Dans un élan spontané de sincère sympathie, les deux détectives et M meDavis, cependant si réservée, si froide à son ordinaire, s’étaient levés et, d’un geste sincère, ils étreignaient les mains de leur collègue dont ils comprenaient l’angoisse.
— Je retrouverai M meGarrick s’écria French avec toute la sincérité de sa jeune âme ardente…
Cependant que M meDavis concluait, sachant toucher le point le plus sensible du cœur de Tom Bob :
— Et moi je n’aurai de tranquillité qu’une fois le petit Daniel rendu à sa maman…
***
Quelques instants après, le Conseil des Cinq se séparait, solennellement, sans paroles inutiles.
11 – EXAMEN À SCOTLAND YARD
Juve réfléchissait…
Bien qu’il ne fût guère que trois heures de l’après-midi, il avait soigneusement clos les volets de ses fenêtres, rabattu les rideaux, fait la nuit complète dans l’appartement de la rue Bonaparte qu’il habitait depuis de longues années…
Il régnait dans son cabinet de travail une lueur indécise, falote, paisible, qui lui permettait tout à loisir de suivre les volutes bleuâtres de la fumée de sa cigarette – de son éternelle cigarette – tandis que couché sur son divan, les mains croisées derrière la tête, les coudes levés en oreiller, il s’absorbait dans sa rêverie.
— Ou il est fou, monologuait Juve, ou il lui est arrivé quelque chose… Trois heures et demie bientôt… Je ne pourrais plus attendre que le courrier de huit heures… Mais, sapristi de sapristi, quinze jours sans nouvelles !

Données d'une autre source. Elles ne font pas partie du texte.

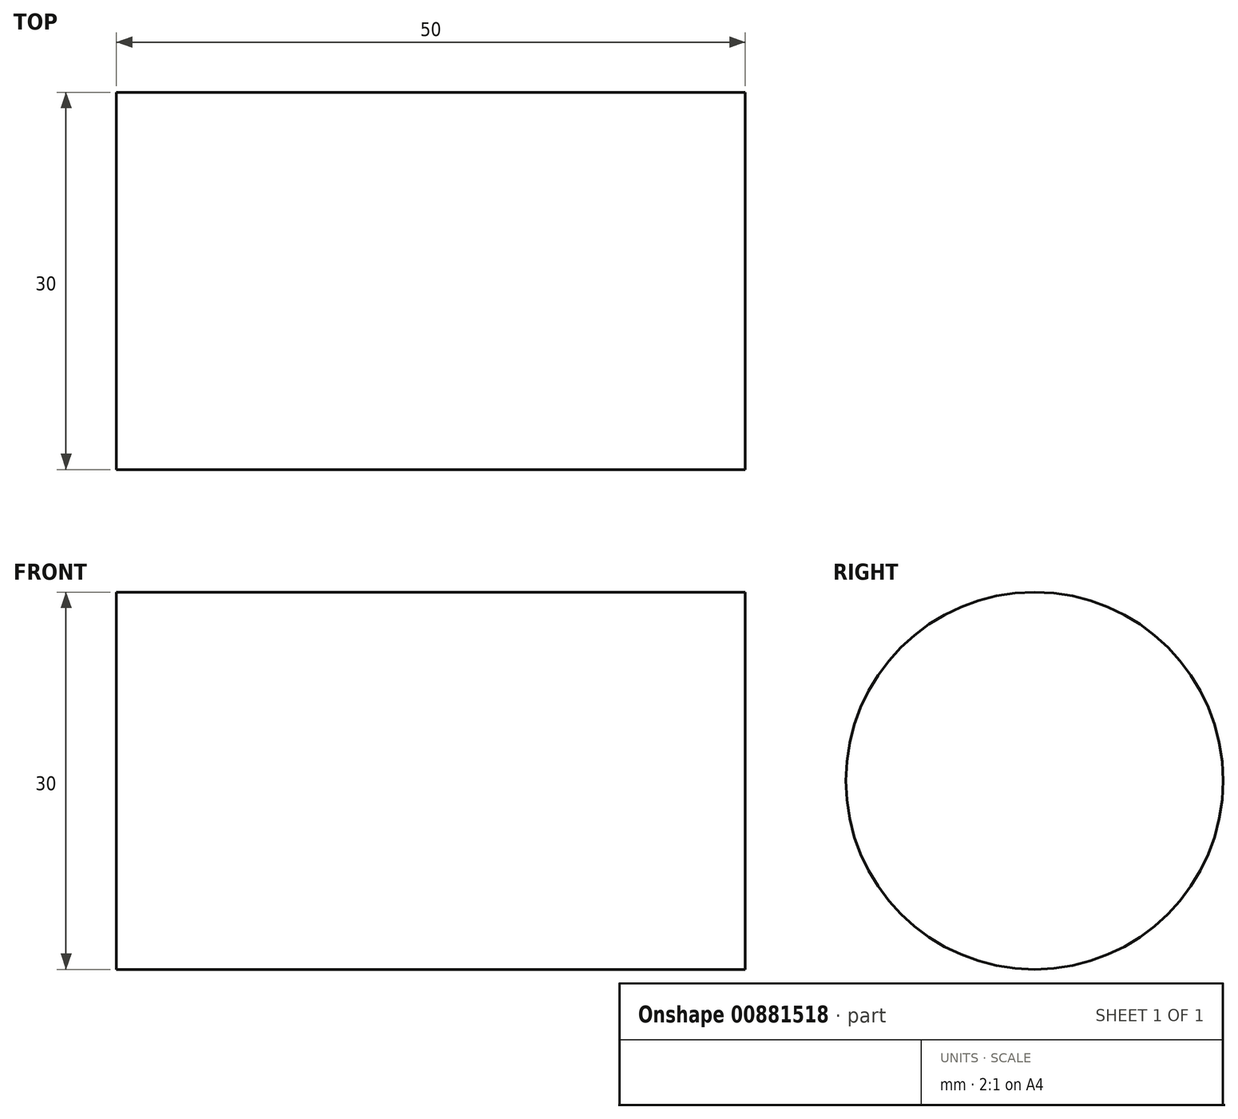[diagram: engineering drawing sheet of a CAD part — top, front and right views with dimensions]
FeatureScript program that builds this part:
annotation { "Feature Type Name" : "Feature", "Feature Type Description" : "" }
export const myFeature = defineFeature(function(context is Context, id is Id, definition is map)
    precondition{}
    {
        {
            var Q0;
            Q0=qCreatedBy(makeId("Front.planeOp"),FACE);
            var sketch = newSketch(context, id + "F0", { "sketchPlane" : qUnion([Q0])});
            skLineSegment(sketch, "E0.bottom", {"start": v(100, 12.5) * mm, "end": v(-100, 12.5) * mm});
            skLineSegment(sketch, "E0.top", {"start": v(100, -12.5) * mm, "end": v(-100, -12.5) * mm});
            skLineSegment(sketch, "E0.left", {"start": v(100, 12.5) * mm, "end": v(100, -12.5) * mm});
            skLineSegment(sketch, "E0.right", {"start": v(-100, 12.5) * mm, "end": v(-100, -12.5) * mm});
            skPoint(sketch, "E0.middle", {"position": v(0, 0) * mm});
            skSolve(sketch);
        }
        {
            var Q0;
            Q0=qCreatedBy(makeId("Right.planeOp"),FACE);
            var Q1;
            Q1=qCreatedBy(makeId("Right.planeOp"),FACE);
            var Q2;
            Q2=qCreatedBy(makeId("Front.planeOp"),FACE);
            var Q3;
            Q3=qCreatedBy(makeId("Right.planeOp"),FACE);
            var sketch = newSketch(context, id + "F1", { "sketchPlane" : qUnion([Q0, Q1, Q2, Q3])});
            skCircle(sketch, "E1", {"center": v(0, 0) * mm, "radius": 15 * mm});
            skSolve(sketch);
        }
        {
            var Q0;
            Q0=makeQuery(id+"F1.imprint","IMPRINT",FACE,{"disambiguationData":[TD([[makeQuery(id+"F1.imprint","IMPRINT",EDGE,{"derivedFrom":sQuery(id+"F1.wireOp",EDGE,"E1")}),1.0]])]});
            extrude(context, id + "F2", {"entities" : qUnion([Q0]), "depth" : 50 * mm, "offsetDistance" : 25 * mm});
        }
    });
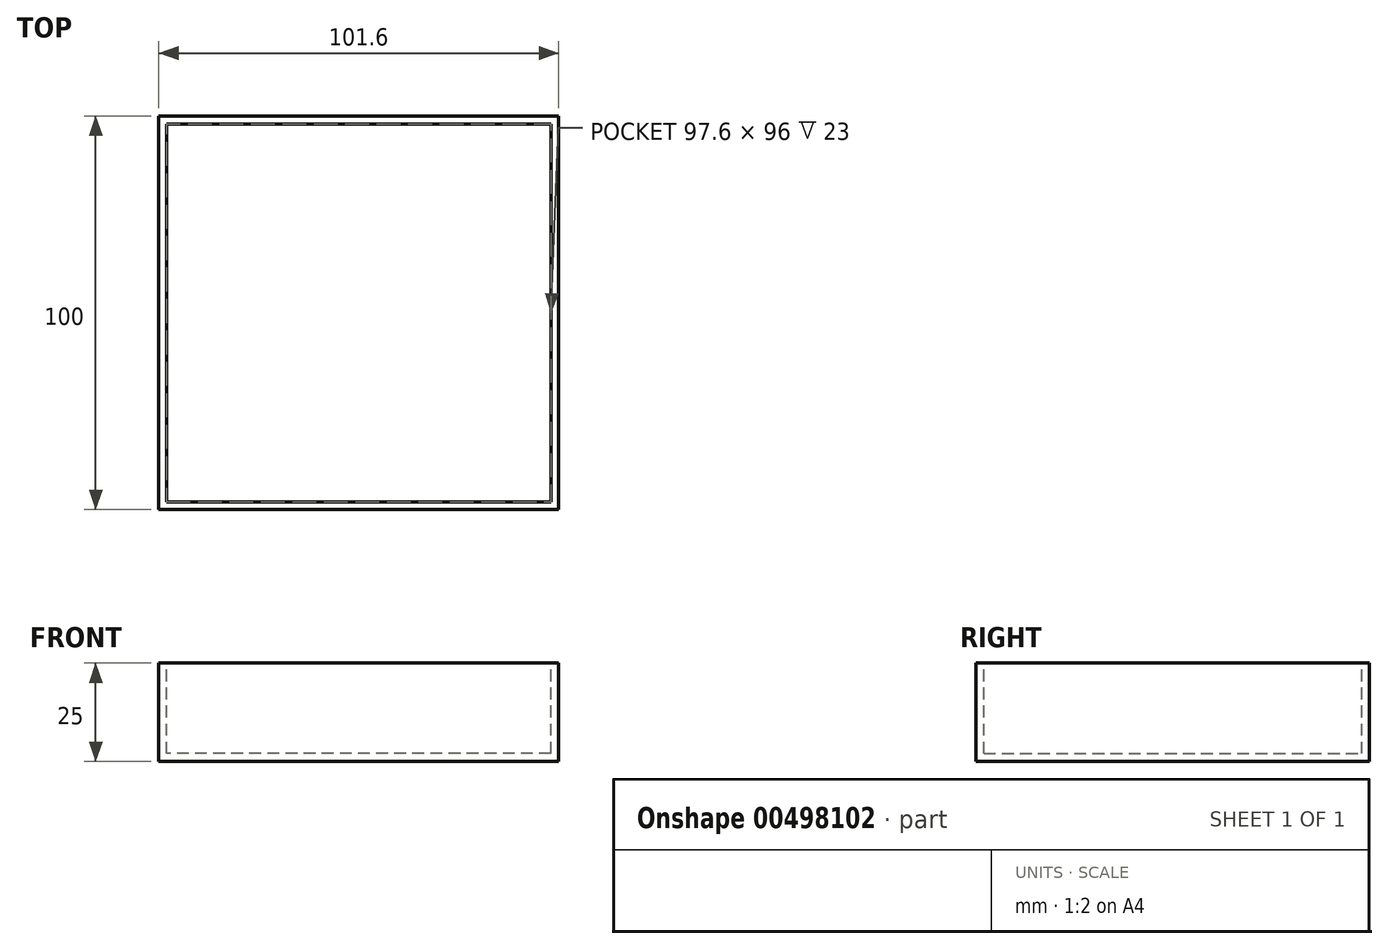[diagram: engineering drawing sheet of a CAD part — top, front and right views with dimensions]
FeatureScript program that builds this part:
annotation { "Feature Type Name" : "Feature", "Feature Type Description" : "" }
export const myFeature = defineFeature(function(context is Context, id is Id, definition is map)
    precondition{}
    {
        {
            assignVariable(context, id + "F0", {"name" : "stageheight", "anyValue" : 25});
        }
        {
            assignVariable(context, id + "F1", {"name" : "wallthick", "anyValue" : 2});
        }
        {
            var Q0;
            Q0=qCreatedBy(makeId("Top.planeOp"),FACE);
            var sketch = newSketch(context, id + "F2", { "sketchPlane" : qUnion([Q0])});
            skLineSegment(sketch, "E0.bottom", {"start": v(50.8, -50) * mm, "end": v(-50.8, -50) * mm});
            skLineSegment(sketch, "E0.top", {"start": v(50.8, 50) * mm, "end": v(-50.8, 50) * mm});
            skLineSegment(sketch, "E0.left", {"start": v(50.8, -50) * mm, "end": v(50.8, 50) * mm});
            skLineSegment(sketch, "E0.right", {"start": v(-50.8, -50) * mm, "end": v(-50.8, 50) * mm});
            skPoint(sketch, "E0.middle", {"position": v(0, 0) * mm});
            skSolve(sketch);
        }
        {
            var Q0;
            Q0=makeQuery(id+"F2.imprint","IMPRINT",FACE,{"disambiguationData":[TD([[makeQuery(id+"F2.imprint","IMPRINT",EDGE,{"derivedFrom":sQuery(id+"F2.wireOp",EDGE,"E0.bottom")}),-1.0]])]});
            extrude(context, id + "F3", {"entities" : qUnion([Q0]), "depth" : 25 * mm});
        }
        {
            var Q0;
            Q0=makeQuery(id+"F3.opExtrude","CAP_FACE",FACE,{"disambiguationData":[OSD([sQuery(id+"F2.wireOp",EDGE,"E0.bottom"),sQuery(id+"F2.wireOp",EDGE,"E0.top"),sQuery(id+"F2.wireOp",EDGE,"E0.left"),sQuery(id+"F2.wireOp",EDGE,"E0.right")])],"isStart":false});
            var sketch = newSketch(context, id + "F4", { "sketchPlane" : qUnion([Q0])});
            skLineSegment(sketch, "E1.bottom", {"start": v(48.8, -48) * mm, "end": v(-48.8, -48) * mm});
            skLineSegment(sketch, "E1.top", {"start": v(48.8, 48) * mm, "end": v(-48.8, 48) * mm});
            skLineSegment(sketch, "E1.left", {"start": v(48.8, -48) * mm, "end": v(48.8, 48) * mm});
            skLineSegment(sketch, "E1.right", {"start": v(-48.8, -48) * mm, "end": v(-48.8, 48) * mm});
            skPoint(sketch, "E1.middle", {"position": v(0, 0) * mm});
            skLineSegment(sketch, "E2", {"start": v(0, 48) * mm, "end": v(0, 50) * mm, "construction": true});
            skLineSegment(sketch, "E3", {"start": v(48.8, 0) * mm, "end": v(50.8, 0) * mm, "construction": true});
            skSolve(sketch);
        }
        {
            var Q0;
            Q0 = qSketchRegion(id + "F4", true);
            extrude(context, id + "F5", {"entities" : qUnion([Q0]), "operationType" : NewBodyOperationType.REMOVE, "oppositeDirection" : true, "depth" : (getVariable(context, 'stageheight') - getVariable(context, 'wallthick')) * mm});
        }
    });
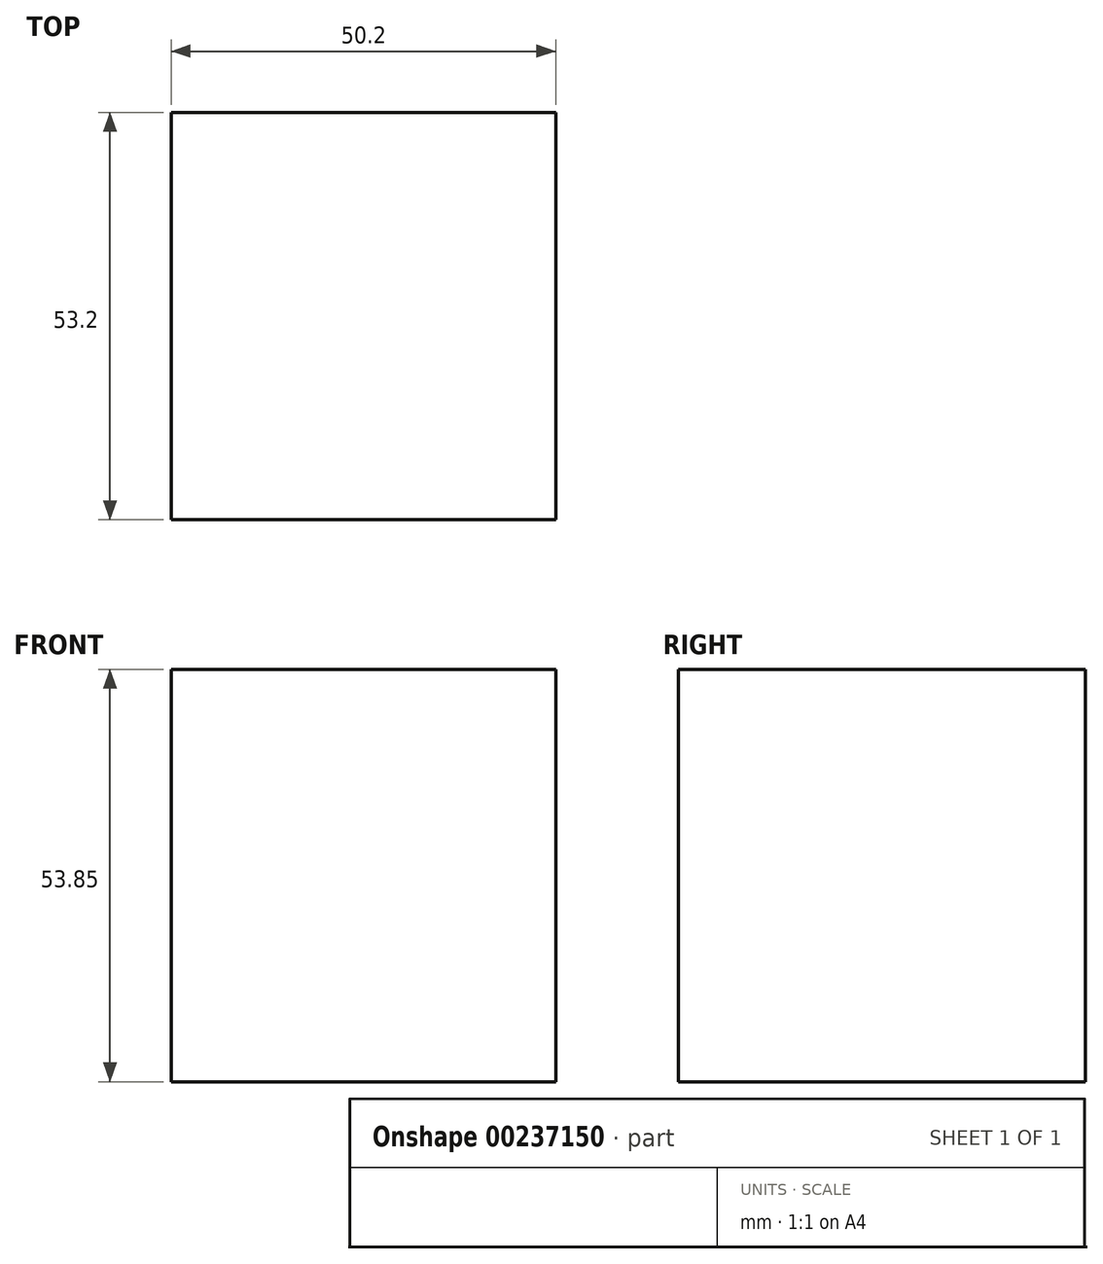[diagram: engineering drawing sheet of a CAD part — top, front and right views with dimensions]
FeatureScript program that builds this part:
annotation { "Feature Type Name" : "Feature", "Feature Type Description" : "" }
export const myFeature = defineFeature(function(context is Context, id is Id, definition is map)
    precondition{}
    {
        {
            var Q0;
            Q0=qCreatedBy(makeId("Top.planeOp"),FACE);
            var sketch = newSketch(context, id + "F0", { "sketchPlane" : qUnion([Q0])});
            skLineSegment(sketch, "E0.bottom", {"start": v(0, 0) * mm, "end": v(50.2, 0) * mm});
            skLineSegment(sketch, "E0.top", {"start": v(0, 53.2) * mm, "end": v(50.2, 53.2) * mm});
            skLineSegment(sketch, "E0.left", {"start": v(0, 0) * mm, "end": v(0, 53.2) * mm});
            skLineSegment(sketch, "E0.right", {"start": v(50.2, 0) * mm, "end": v(50.2, 53.2) * mm});
            skSolve(sketch);
        }
        {
            var Q0;
            Q0=makeQuery(id+"F0.imprint","IMPRINT",FACE,{"disambiguationData":[TD([[makeQuery(id+"F0.imprint","IMPRINT",EDGE,{"derivedFrom":sQuery(id+"F0.wireOp",EDGE,"E0.bottom")}),1.0]])]});
            extrude(context, id + "F1", {"entities" : qUnion([Q0]), "depth" : 53.85 * mm});
        }
    });
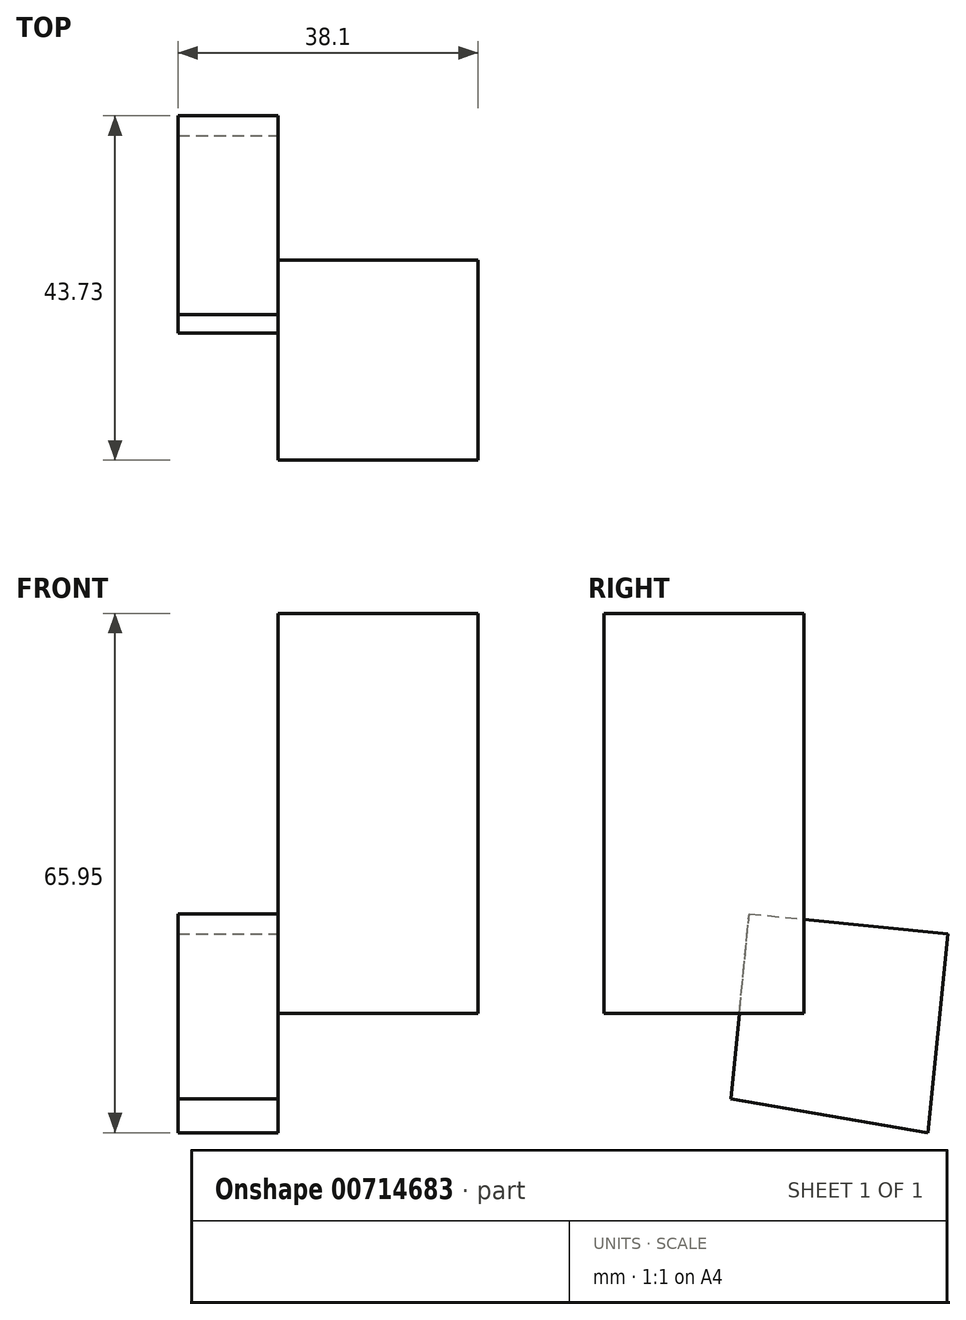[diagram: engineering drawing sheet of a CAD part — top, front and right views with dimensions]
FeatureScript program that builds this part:
annotation { "Feature Type Name" : "Feature", "Feature Type Description" : "" }
export const myFeature = defineFeature(function(context is Context, id is Id, definition is map)
    precondition{}
    {
        {
            var Q0;
            Q0=qCreatedBy(makeId("Front.planeOp"),FACE);
            var sketch = newSketch(context, id + "F0", { "sketchPlane" : qUnion([Q0])});
            skLineSegment(sketch, "E0", {"start": v(-26.56, 0) * mm, "end": v(-1.16, 0) * mm});
            skLineSegment(sketch, "E1", {"start": v(-1.16, 0) * mm, "end": v(-1.16, 50.8) * mm});
            skLineSegment(sketch, "E2", {"start": v(-1.16, 50.8) * mm, "end": v(-26.56, 50.8) * mm});
            skLineSegment(sketch, "E3", {"start": v(-26.56, 50.8) * mm, "end": v(-26.56, 0) * mm});
            skSolve(sketch);
        }
        {
            var Q0;
            Q0 = qSketchRegion(id + "F0", true);
            extrude(context, id + "F1", {"entities" : qUnion([Q0]), "depth" : 25.4 * mm, "offsetDistance" : 25.4 * mm});
        }
        {
            var Q0;
            Q0=makeQuery(id+"F1.opExtrude","SWEPT_FACE",FACE,{"disambiguationData":[OSD([sQuery(id+"F0.wireOp",EDGE,"E3")])]});
            var sketch = newSketch(context, id + "F2", { "sketchPlane" : qUnion([Q0])});
            skLineSegment(sketch, "E4", {"start": v(6.95, 12.67) * mm, "end": v(-18.33, 10.12) * mm});
            skLineSegment(sketch, "E5", {"start": v(-18.33, 10.12) * mm, "end": v(-15.78, -15.15) * mm});
            skLineSegment(sketch, "E6", {"start": v(-15.78, -15.15) * mm, "end": v(9.25, -10.88) * mm});
            skLineSegment(sketch, "E7", {"start": v(9.25, -10.88) * mm, "end": v(6.95, 12.67) * mm});
            skSolve(sketch);
        }
        {
            var Q0;
            Q0 = qSketchRegion(id + "F2", true);
            extrude(context, id + "F3", {"entities" : qUnion([Q0]), "operationType" : NewBodyOperationType.ADD, "depth" : 12.7 * mm, "offsetDistance" : 25.4 * mm});
        }
    });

Juve aspira de profondes bouffées de tabac, se retourna sur son divan, jeta sa cigarette, en alluma une autre, la rejeta encore, puis, sur son séant et les mains posées sur le divan, le corps penché en avant, regardant vaguement et sans le voir le dessin du tapis, il reprit à haute voix :
— Quinze jours sans nouvelles ! non, c’est inimaginable, c’est impossible… Il m’annonçait une lettre, s’il ne me l’a pas écrite c’est que… Ah ! bigre de bigre !
Juve, enfin, se redressa, comme pris d’une inspiration soudaine, il traversa la pièce, alla derrière son bureau, et d’un vigoureux coup de poing, il fit résonner un gong pendu à la muraille…
On eût dit qu’il s’agissait d’une mise en scène bien réglée, qu’en une coulisse mystérieuse, un personnage attendait ce signal pour entrer en scène : le bronze résonnait encore que la porte du cabinet de travail s’ouvrait, et que, sans bruit, Jean, le vieux et fidèle domestique de Juve, faisait son apparition.
— Monsieur m’appelle ?
— Jean ! il n’y avait pas de lettres ce matin pour moi ?…
— Monsieur sait bien que non ; c’est la dixième fois de la journée que monsieur me le demande…
— Cela ne fait rien, Jean. Et ce matin vous êtes bien sûr d’avoir fidèlement remis à la poste le nouveau télégramme que je vous ai donné pour Londres ?…
— Oui, monsieur. Monsieur me l’a aussi demandé…
— Jean, c’est que ce télégramme était pour Fandor, et que je n’ai pas de réponse.